Выбрать главу

Приписка от 10 июля.

«Письмо это запоздало отправлением и опоздало очень кстати. Я окончил первое действие. Шли дожди три дня сряду, безустали шли, и я работал безустали, такая уж у нас с погодой линия вышла. Что касается меня, то „Женитьба“ не давала мне покоя — ну и написал. Вместо трех сцен, оказалось четыре: так нужно. Теперь опять славная погода, отдыхаю. Крепко целую вас, милый. Даргомыжскому от меня поклон учините».

15 августа 1858 г.

«Спасибо, милый Чезаре, за весточку. А я было задурил на ваш счет. Что делать? Удел мой — вечно подозревать себя, где не следует, и не подозревать, где следовало бы. Cela doit vous prouver un peu ma stupidité! Qu'y faire?
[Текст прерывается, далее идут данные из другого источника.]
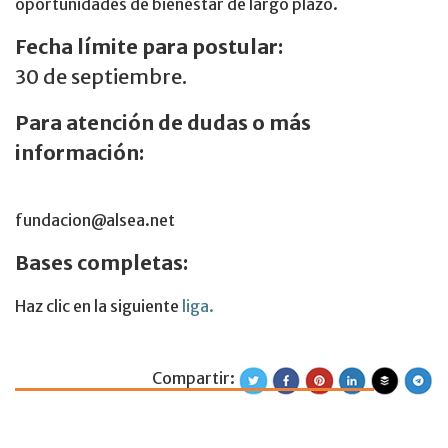
oportunidades de bienestar de largo plazo.
Fecha límite para postular:
30 de septiembre.
Para atención de dudas o más
información:
fundacion@alsea.net
Bases completas:
Haz clic en la siguiente
liga.
Compartir:
Convocatoria de 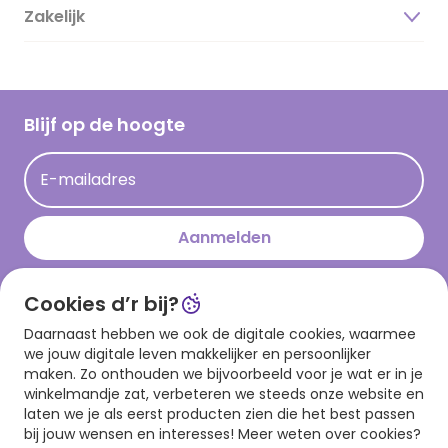
Duurzaamheid
Zakelijk
Magazine
Vacatures
Inspiratieteksten
Inloggen retailer
Werken bij Hallmark
Cadeau inspiratie
Hallmark Kaartclub
Blijf op de hoogte
Op kamp gedichten en versjes
Acties
Leuke en grappige op kamp teksten
E-mailadres
Persberichten
kamppost inspiratie
Aanmelden
Cookies d’r bij?
Download onze app
Daarnaast hebben we ook de digitale cookies, waarmee
we jouw digitale leven makkelijker en persoonlijker
maken. Zo onthouden we bijvoorbeeld voor je wat er in je
winkelmandje zat, verbeteren we steeds onze website en
laten we je als eerst producten zien die het best passen
bij jouw wensen en interesses! Meer weten over cookies?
Я привел в порядок сочиненное и зубрю, чтоб вам показать. Зубрить труднее без инструмента, чем писать. Из письма Корсиньки я еще раз убедился, что вы отреклись от вашего „инструментального отречения“. [21] Честь вам и слава! Из вашего милого послания я извлек надежду услышать „Ратклиффа“; хотя и подождем, но все же услышим. Ну, да хорошие вещи всегда заставляют себя искать и ждать, а „Ратклифф“ более чем хорошая вещь, о которой я говорю. „Ратклифф“ не только ваш, но и наш. Он выползал из вашего художнического чрева на наших глазах, рос, окреп и теперь в люди выходит на наших же глазах и ни разу не изменил нашим ожиданиям. Как же не любить такое милое и хорошее существо, как же не сказать, что оно более чем хорошее. Что касается сделанного вами в последнее время, то я твердо убежден, что при том настроении, в каком я вас оставил, вы сделали превосходное дело. Настроение для художника — важная вещь. И что вы меня „насладите“ при приезде — в этом я тоже убежден. В 20-х (с небольшим хвостиком) числах этого месяца свидимся. Я все еще отдыхаю от первого акта, т. е. обдумываю, складываю второй акт, но за писанье не принимаюсь. Чувствую, что выждать надо, чтобы купеческий характер (начало акта) и Жевакин с Яичницей вышли настолько же путно окрашенными, как удалось окрасить Феклу и Кочкарева. А многое складывается. Вот уже поистине, „чем дальше в лес, тем больше дров!“ И что за капризный, тонкий Гоголь! Наблюдал за бабами и мужиками, извлек аппетитные экземпляры. Один мужик — сколок с Антония в шекспировском „Цезаре“, когда Антоний говорит речь на форуме, над трупом Цезаря. Очень умный и оригинально ехидный мужик! Все сие мне пригодится, а бабьи экземпляры — просто клад! У меня всегда так: я вот запримечу кой-каких народов, а потом при случае и тисну. А нам потеха! Вот что я делаю в настоящее время, мой милый Чезаре… Вот что странно: „Ратклифф“ Гейне — ходуля, „Ратклифф“ ваш — тип бешеной страсти и до того живой, что из-за вашей музыки ходули не видишь — ослепляет. Вот еще почему „Ратклифф“ более чем хорошая вещь: потому что это первый подобный тип в музыке — выполненный. A vous l'honneur, Je charme à nous!»

вернуться

21

Одно время тогда Ц. А. Кюи колебался, и, конечно, совершенно понапрасну, насчет оркестрования своей оперы.